What is needed>
Each entry is to be given again exactly; drop the images.

Entries supplied>
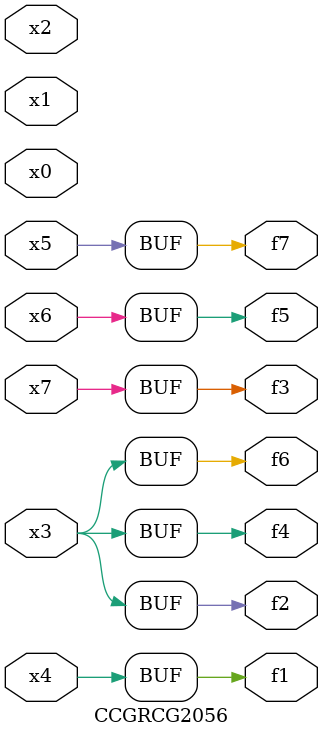
<source format=v>
module CCGRCG2056(
	input x0, x1, x2, x3, x4, x5, x6, x7,
	output f1, f2, f3, f4, f5, f6, f7
);
	assign f1 = x4;
	assign f2 = x3;
	assign f3 = x7;
	assign f4 = x3;
	assign f5 = x6;
	assign f6 = x3;
	assign f7 = x5;
endmodule

</source>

Your response>
<source format=v>
module CCGRCG2056(
	input x0, x1, x2, x3, x4, x5, x6, x7,
	output f1, f2, f3, f4, f5, f6, f7
);
	assign f1 = x4;
	assign f2 = x3;
	assign f3 = x7;
	assign f4 = x3;
	assign f5 = x6;
	assign f6 = x3;
	assign f7 = x5;
endmodule

</source>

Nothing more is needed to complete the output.